[Stored data entries]
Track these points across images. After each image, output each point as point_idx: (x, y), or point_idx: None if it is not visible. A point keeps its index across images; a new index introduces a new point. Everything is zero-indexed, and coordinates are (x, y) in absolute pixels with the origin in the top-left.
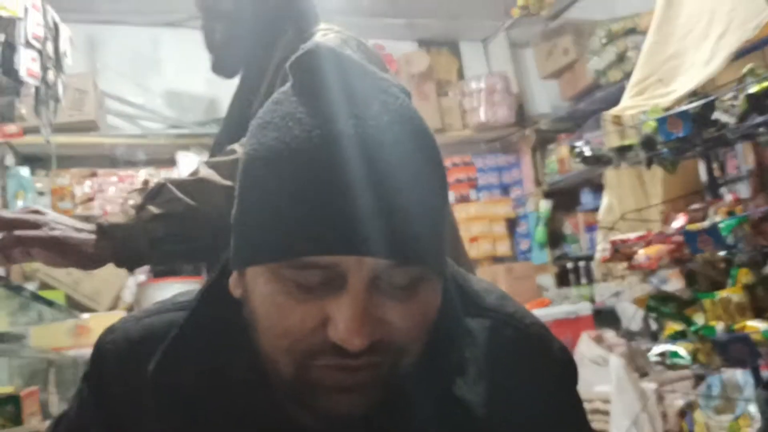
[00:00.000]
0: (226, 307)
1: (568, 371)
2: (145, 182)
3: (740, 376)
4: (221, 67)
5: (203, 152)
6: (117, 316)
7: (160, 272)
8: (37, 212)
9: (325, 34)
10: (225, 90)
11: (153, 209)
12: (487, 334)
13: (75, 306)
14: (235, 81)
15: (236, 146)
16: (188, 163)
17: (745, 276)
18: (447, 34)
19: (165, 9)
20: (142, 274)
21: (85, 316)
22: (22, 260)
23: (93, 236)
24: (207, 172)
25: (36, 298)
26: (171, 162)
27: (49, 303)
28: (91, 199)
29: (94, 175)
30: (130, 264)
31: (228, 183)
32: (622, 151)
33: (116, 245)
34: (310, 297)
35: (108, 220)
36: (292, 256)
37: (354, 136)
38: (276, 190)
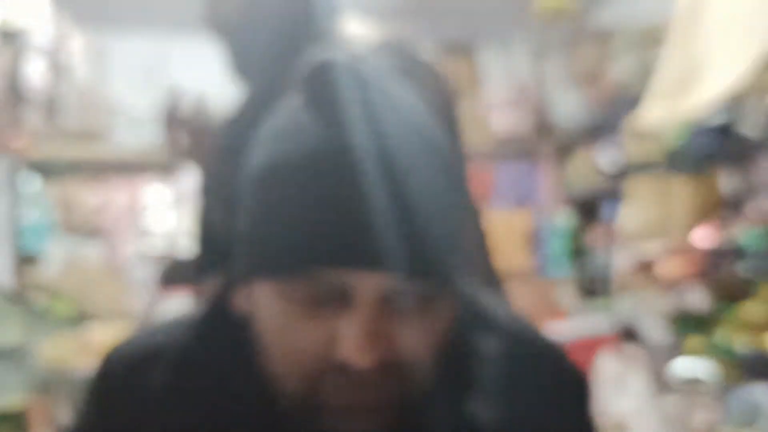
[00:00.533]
0: (231, 323)
1: (581, 389)
2: None
3: (761, 393)
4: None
5: None
6: (125, 328)
7: (169, 284)
8: None
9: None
10: (231, 100)
11: None
12: (498, 351)
13: (83, 317)
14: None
15: None
16: (195, 173)
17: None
18: (466, 39)
19: (177, 17)
20: (150, 286)
21: (93, 327)
22: None
23: None
24: None
25: (44, 311)
26: (182, 172)
27: (56, 318)
28: (100, 210)
29: (103, 185)
30: None
31: None
32: (644, 161)
33: None
34: (318, 313)
35: None
36: (299, 270)
37: (366, 149)
38: (285, 202)
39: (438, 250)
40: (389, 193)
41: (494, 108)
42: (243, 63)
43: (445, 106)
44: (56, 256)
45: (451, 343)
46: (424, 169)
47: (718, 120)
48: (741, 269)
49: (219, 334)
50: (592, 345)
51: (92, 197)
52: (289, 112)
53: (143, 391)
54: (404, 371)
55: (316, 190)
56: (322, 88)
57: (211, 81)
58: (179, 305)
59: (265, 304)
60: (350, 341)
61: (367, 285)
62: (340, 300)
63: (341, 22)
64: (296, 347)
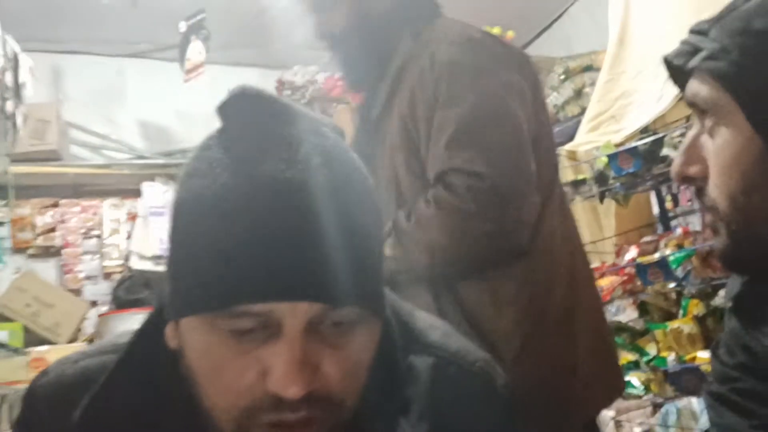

## Activity
Repeat each entry exactly. Pictures do not belong in the copy.

## Result for this exercise
Track these points across images. After each image, output each point as point_idx: (x, y), or point_idx: None if it is not visible. A point keeps its index across images; a new index introduces a new point. Everything is zero-indexed, and coordinates are (x, y) in absolute pixels with the origin in the top-left.
[00:00.000]
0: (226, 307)
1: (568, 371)
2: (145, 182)
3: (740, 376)
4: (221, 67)
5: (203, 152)
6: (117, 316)
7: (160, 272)
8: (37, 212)
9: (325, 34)
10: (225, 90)
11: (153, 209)
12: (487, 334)
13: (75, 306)
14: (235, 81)
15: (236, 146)
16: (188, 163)
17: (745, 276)
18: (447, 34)
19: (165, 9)
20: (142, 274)
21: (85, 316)
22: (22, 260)
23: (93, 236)
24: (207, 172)
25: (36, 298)
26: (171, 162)
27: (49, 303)
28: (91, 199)
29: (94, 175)
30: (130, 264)
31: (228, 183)
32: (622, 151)
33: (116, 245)
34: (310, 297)
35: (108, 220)
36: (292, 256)
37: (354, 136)
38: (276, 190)
[00:00.533]
0: (231, 323)
1: (581, 389)
2: None
3: (761, 393)
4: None
5: None
6: (125, 328)
7: (169, 284)
8: None
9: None
10: (231, 100)
11: None
12: (498, 351)
13: (83, 317)
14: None
15: None
16: (195, 173)
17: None
18: (466, 39)
19: (177, 17)
20: (150, 286)
21: (93, 327)
22: None
23: None
24: None
25: (44, 311)
26: (182, 172)
27: (56, 318)
28: (100, 210)
29: (103, 185)
30: None
31: None
32: (644, 161)
33: None
34: (318, 313)
35: None
36: (299, 270)
37: (366, 149)
38: (285, 202)
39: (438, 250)
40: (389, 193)
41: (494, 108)
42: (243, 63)
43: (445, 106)
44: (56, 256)
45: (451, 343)
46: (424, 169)
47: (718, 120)
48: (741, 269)
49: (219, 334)
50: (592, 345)
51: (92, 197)
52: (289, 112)
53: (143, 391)
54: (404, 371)
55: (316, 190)
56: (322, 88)
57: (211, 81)
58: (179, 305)
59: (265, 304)
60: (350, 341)
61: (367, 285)
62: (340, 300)
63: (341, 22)
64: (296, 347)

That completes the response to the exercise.